ФРАГМЕНТ ТЕКСТА:

══════

Из других западных историков следует упомянуть и американца Р. Пайпса. Сборник «Русская интеллигенция», посвященный памяти Е. Ламперта, дает следующее определение: «…общественное объединение, которое в силу своего образования было отделено от «народа», а в силу своего просвещенного, ориентированного на Запад мировоззрения — от монархии и ее бюрократического аппарата» (Pipes, 1961: 47).

В советском обществе (и это вторая точка зрения на то, что понимается под словом «интеллигенция») господствовало более общее представление об интеллигенции, которое включало в это понятие всю образованную часть общества. Еще В. И. Ленин сформулировал его следующим образом: «Интеллигенция — все образованные люди, представители свободных профессий вообще, представители умственного труда (brain worker, как говорят англичане) в отличие от представителей физического труда». При этом интеллигенцию не признавали классом, а только некоей «прослойкой» общества.

══════

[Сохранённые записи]
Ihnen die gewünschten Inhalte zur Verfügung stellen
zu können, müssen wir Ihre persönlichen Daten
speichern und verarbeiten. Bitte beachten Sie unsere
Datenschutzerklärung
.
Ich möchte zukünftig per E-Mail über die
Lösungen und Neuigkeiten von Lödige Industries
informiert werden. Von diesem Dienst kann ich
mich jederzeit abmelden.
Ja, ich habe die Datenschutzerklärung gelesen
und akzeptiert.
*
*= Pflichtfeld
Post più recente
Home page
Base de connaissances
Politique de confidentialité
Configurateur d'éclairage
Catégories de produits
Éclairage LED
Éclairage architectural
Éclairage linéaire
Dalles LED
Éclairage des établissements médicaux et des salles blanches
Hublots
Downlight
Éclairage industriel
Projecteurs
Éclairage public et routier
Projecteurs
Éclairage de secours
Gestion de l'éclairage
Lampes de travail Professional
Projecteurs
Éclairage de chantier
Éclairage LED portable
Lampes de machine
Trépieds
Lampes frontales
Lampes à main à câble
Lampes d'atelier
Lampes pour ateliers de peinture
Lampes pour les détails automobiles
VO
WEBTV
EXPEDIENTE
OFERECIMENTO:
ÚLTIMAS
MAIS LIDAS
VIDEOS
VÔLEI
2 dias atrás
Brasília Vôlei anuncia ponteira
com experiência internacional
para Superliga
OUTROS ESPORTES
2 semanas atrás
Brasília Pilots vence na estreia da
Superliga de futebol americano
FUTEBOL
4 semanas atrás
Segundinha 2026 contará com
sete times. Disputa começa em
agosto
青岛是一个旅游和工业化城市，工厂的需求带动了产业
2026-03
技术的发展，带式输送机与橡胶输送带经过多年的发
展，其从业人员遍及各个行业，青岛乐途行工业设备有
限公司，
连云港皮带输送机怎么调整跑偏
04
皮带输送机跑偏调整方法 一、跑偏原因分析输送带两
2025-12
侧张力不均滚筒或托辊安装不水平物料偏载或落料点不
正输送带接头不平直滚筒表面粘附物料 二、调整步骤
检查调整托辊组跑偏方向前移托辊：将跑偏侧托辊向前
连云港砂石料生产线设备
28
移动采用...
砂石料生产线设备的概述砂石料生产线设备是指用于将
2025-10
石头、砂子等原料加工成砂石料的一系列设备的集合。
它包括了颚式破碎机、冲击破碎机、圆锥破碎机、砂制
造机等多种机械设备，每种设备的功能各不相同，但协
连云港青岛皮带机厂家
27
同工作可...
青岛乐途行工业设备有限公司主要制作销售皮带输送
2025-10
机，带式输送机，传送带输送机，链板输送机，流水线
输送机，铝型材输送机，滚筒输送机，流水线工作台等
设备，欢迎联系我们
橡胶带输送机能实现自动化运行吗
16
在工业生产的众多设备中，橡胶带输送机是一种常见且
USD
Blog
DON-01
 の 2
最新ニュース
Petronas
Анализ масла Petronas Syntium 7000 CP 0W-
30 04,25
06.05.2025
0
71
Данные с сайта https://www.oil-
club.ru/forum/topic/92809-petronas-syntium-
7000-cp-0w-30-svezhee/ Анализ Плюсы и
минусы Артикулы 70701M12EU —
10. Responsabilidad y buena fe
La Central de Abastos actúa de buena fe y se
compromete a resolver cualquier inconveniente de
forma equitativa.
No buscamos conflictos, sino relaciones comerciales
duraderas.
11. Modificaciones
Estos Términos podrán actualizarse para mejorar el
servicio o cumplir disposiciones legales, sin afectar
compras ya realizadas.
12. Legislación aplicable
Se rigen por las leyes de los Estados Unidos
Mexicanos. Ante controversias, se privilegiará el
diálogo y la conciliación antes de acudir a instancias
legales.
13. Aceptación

══════

ПИСЬМЕННОЕ ЗАДАНИЕ: Кем, согласно фрагменту об интеллигенции, в советском обществе считали интеллигенцию, если не классом?

РЕЗУЛЬТАТ ЗАДАНИЯ: Некоей «прослойкой» общества.